The Canada/US land border has been closed to non-essential travel since the pandemic began in March, and it’s still restricted until at least October 21, 2020. Only essential traffic will be allowed to cross the border until further notice. So a road trip from Vancouver to Seattle or from Montreal to Vermont for some shopping and exploring is still not possible at the moment.
That being said, there are flights leaving every day from major cities in Canada to destinations across the US. Check the local state health guidelines before planning any trip, and read any government travel advice before booking.
Is it safe to travel to Europe?
In July the EU lifted travel restrictions for certain countries, including Canada. Other countries in Europe outside of the EU are also lifting restrictions for Canadian travellers. For more information on quarantine requirements and other travel advisories for Europe, head to our When can I travel to Europe again page.
Please be aware that rules are constantly evolving at the moment as we all adapt to life in 2020, so what’s open today could be closed tomorrow. If you’re planning on heading to a new place, it’s important to be dialed into the goings-on of your destination.
Can I travel to Canada?
All international travel to Canada will continue to be restricted until at least October 31, 2020. This means that anyone without a Canadian citizenship, permanent residency, or any other eligible nationals may not enter Canada for tourism at this time, with limited exceptions. And a friendly reminder that all persons who enter Canada must self-isolate for 14 days upon arrival, and must provide information of their isolation plan (address where you’ll be staying, local phone number) to airport officials.
Health and safety tips for travel during COVID
It’s important to remember that you are a visitor to your new destination, which means that you need to follow their rules while you’re in their home.
That shouldn’t scare you away from travelling, but bring your attention to the importance of following safety rules. Whether it’s walking around your local neighbourhood or on a two-week trip to your favourite city in Thailand, it’s always important to take the basic health and safety measures wherever you may go.
- Have a face mask with you at all times and wear it accordingly
- Carry your own hand sanitizer and cleaning wipes and make sure to routinely clean your hands and frequently-touched surfaces like your phone
- Stay at least two metres away from others not in your travel party in order to help slow the spread of COVID-19
The safety precautions in most destinations are going to be clear and easy to understand, just make sure to pay attention to the signs and notices placed in front of the door or on the street. The most important thing is that you know what they are and adhere to them.
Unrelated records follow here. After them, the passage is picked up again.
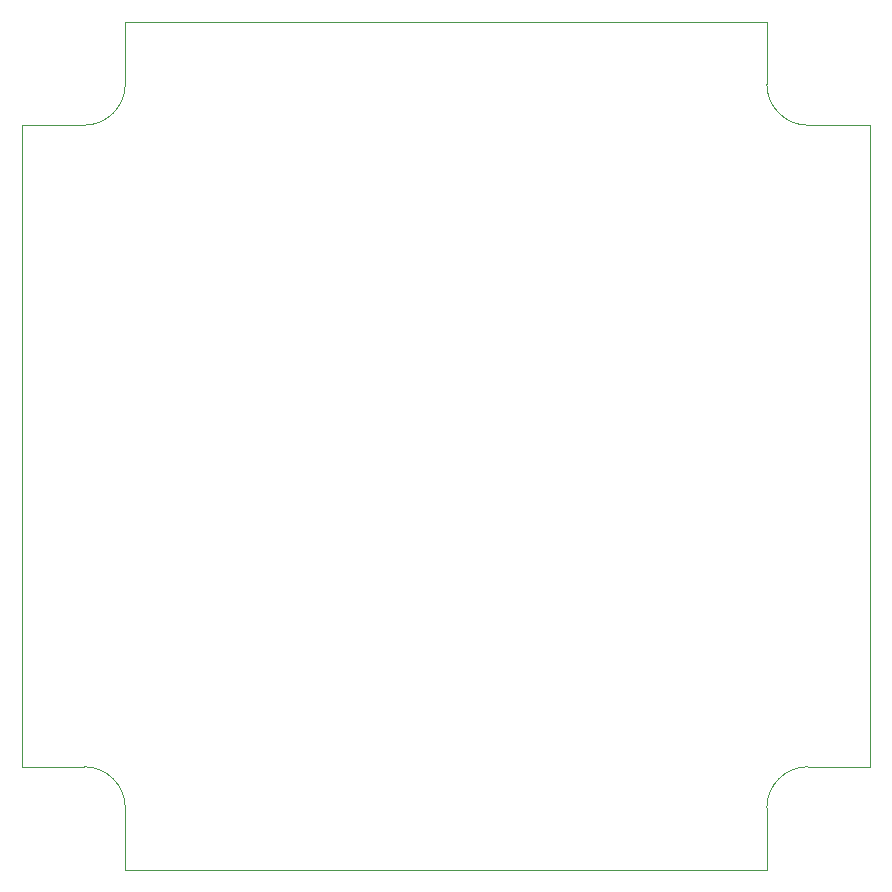
<source format=gm1>
G04 #@! TF.GenerationSoftware,KiCad,Pcbnew,(5.0.0)*
G04 #@! TF.CreationDate,2020-03-26T00:34:20-06:00*
G04 #@! TF.ProjectId,RGB_LEDController,5247425F4C4544436F6E74726F6C6C65,rev?*
G04 #@! TF.SameCoordinates,Original*
G04 #@! TF.FileFunction,Profile,NP*
%FSLAX46Y46*%
G04 Gerber Fmt 4.6, Leading zero omitted, Abs format (unit mm)*
G04 Created by KiCad (PCBNEW (5.0.0)) date 03/26/20 00:34:20*
%MOMM*%
%LPD*%
G01*
G04 APERTURE LIST*
%ADD10C,0.100000*%
G04 APERTURE END LIST*
D10*
X171831200Y-113050000D02*
X171831200Y-58770000D01*
X108750000Y-121831200D02*
X163060000Y-121831200D01*
X100000000Y-113060000D02*
X100000000Y-58760000D01*
X108760000Y-50000000D02*
X163060000Y-50000000D01*
X163068200Y-55260000D02*
X163068200Y-50000000D01*
X166600000Y-58763000D02*
X171831200Y-58763000D01*
X108763000Y-55250000D02*
X108763000Y-50000000D01*
X166590000Y-113068200D02*
X171831200Y-113068200D01*
X163070000Y-116570000D02*
G75*
G02X166570000Y-113070000I3500000J0D01*
G01*
X105260000Y-113070000D02*
G75*
G02X108760000Y-116570000I0J-3500000D01*
G01*
X108760000Y-55260000D02*
G75*
G02X105260000Y-58760000I-3500000J0D01*
G01*
X166570000Y-58760000D02*
G75*
G02X163070000Y-55260000I0J3500000D01*
G01*
X163068200Y-121831200D02*
X163068200Y-116590000D01*
X100000000Y-113068200D02*
X105270000Y-113068200D01*
X108763000Y-121831200D02*
X108763000Y-116600000D01*
X100000000Y-58763000D02*
X105260000Y-58763000D01*
M02*

</source>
Frequently asked questions
International travel to Canada continues to be limited, and a 14-day quarantine is required upon arrival. Get all of the latest information and updates on travel advisories for Canadians in our coronavirus travel advice article, updated daily for your convenience.
Any type of travel in 2020 requires a lot of planning and preparation, no matter the distance. Researching a safe destination beforehand, making sure you have book flights and hotels with flexible booking policies, and following the local health and safety guidelines are just some of the requirements needed for safe travel during coronavirus.
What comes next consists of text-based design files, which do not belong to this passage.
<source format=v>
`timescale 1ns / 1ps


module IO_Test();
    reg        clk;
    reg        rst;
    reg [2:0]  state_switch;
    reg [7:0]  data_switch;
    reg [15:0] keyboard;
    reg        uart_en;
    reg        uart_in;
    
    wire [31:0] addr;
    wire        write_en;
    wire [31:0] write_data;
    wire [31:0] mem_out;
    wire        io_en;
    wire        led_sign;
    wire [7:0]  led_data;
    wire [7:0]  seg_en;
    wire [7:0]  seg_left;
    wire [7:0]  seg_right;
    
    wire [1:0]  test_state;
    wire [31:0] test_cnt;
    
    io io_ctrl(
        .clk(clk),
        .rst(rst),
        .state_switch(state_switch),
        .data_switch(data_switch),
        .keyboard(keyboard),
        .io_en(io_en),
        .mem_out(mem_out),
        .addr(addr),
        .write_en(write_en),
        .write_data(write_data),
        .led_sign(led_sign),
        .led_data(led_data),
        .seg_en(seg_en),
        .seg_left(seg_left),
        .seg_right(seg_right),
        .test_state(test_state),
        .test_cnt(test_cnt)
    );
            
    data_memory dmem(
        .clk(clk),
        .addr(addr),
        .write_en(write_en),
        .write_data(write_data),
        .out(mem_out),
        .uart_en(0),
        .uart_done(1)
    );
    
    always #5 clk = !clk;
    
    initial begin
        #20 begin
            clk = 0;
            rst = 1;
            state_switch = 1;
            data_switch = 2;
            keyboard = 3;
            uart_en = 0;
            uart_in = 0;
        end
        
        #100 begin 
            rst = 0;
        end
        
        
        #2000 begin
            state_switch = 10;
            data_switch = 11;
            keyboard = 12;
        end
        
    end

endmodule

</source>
In short, no. Cruise ships should not be booked this year. The Canadian government has been very vocal about travellers not planning any type of cruise ship travel at this time.
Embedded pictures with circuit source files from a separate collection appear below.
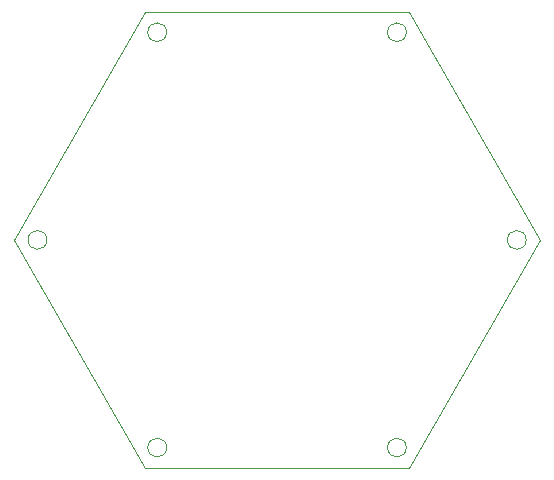
<source format=gbr>
%TF.GenerationSoftware,KiCad,Pcbnew,8.0.2-1*%
%TF.CreationDate,2024-08-06T16:02:12-04:00*%
%TF.ProjectId,Untitled,556e7469-746c-4656-942e-6b696361645f,rev?*%
%TF.SameCoordinates,Original*%
%TF.FileFunction,Profile,NP*%
%FSLAX46Y46*%
G04 Gerber Fmt 4.6, Leading zero omitted, Abs format (unit mm)*
G04 Created by KiCad (PCBNEW 8.0.2-1) date 2024-08-06 16:02:12*
%MOMM*%
%LPD*%
G01*
G04 APERTURE LIST*
%TA.AperFunction,Profile*%
%ADD10C,0.100000*%
%TD*%
G04 APERTURE END LIST*
D10*
X94390000Y-75590000D02*
G75*
G02*
X92790000Y-75590000I-800000J0D01*
G01*
X92790000Y-75590000D02*
G75*
G02*
X94390000Y-75590000I800000J0D01*
G01*
X84250000Y-58010000D02*
G75*
G02*
X82650000Y-58010000I-800000J0D01*
G01*
X82650000Y-58010000D02*
G75*
G02*
X84250000Y-58010000I800000J0D01*
G01*
X92590000Y-38700000D02*
X81450000Y-58010000D01*
X114690000Y-75590000D02*
G75*
G02*
X113090000Y-75590000I-800000J0D01*
G01*
X113090000Y-75590000D02*
G75*
G02*
X114690000Y-75590000I800000J0D01*
G01*
X114890000Y-38700000D02*
X92590000Y-38700000D01*
X92590000Y-77320000D02*
X114890000Y-77320000D01*
X81450000Y-58010000D02*
X92590000Y-77320000D01*
X126040000Y-58010000D02*
X114890000Y-77320000D01*
X124840000Y-58010000D02*
G75*
G02*
X123240000Y-58010000I-800000J0D01*
G01*
X123240000Y-58010000D02*
G75*
G02*
X124840000Y-58010000I800000J0D01*
G01*
X114690000Y-40430000D02*
G75*
G02*
X113090000Y-40430000I-800000J0D01*
G01*
X113090000Y-40430000D02*
G75*
G02*
X114690000Y-40430000I800000J0D01*
G01*
X94390000Y-40430000D02*
G75*
G02*
X92790000Y-40430000I-800000J0D01*
G01*
X92790000Y-40430000D02*
G75*
G02*
X94390000Y-40430000I800000J0D01*
G01*
X126040000Y-58010000D02*
X114890000Y-38700000D01*
M02*

</source>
Only Canadian citizens, permanent residents, protected persons, persons registered under Canada’s Indian Act, and eligible foreign nationals are allowed to travel to Canada at the moment. Read more about Canada’s travel restrictions including quarantine rules upon entering Canada here.
Have more questions? We’ve answered your most frequently asked coronavirus questions.
This page was last updated on October 14, 2020. To our knowledge, the information on this page was correct at the time of publication. However, given the nature of the COVID-19 pandemic, information will vary by location and change at short notice and over time. We will do our best to keep this page up-to-date, however this cannot be guaranteed.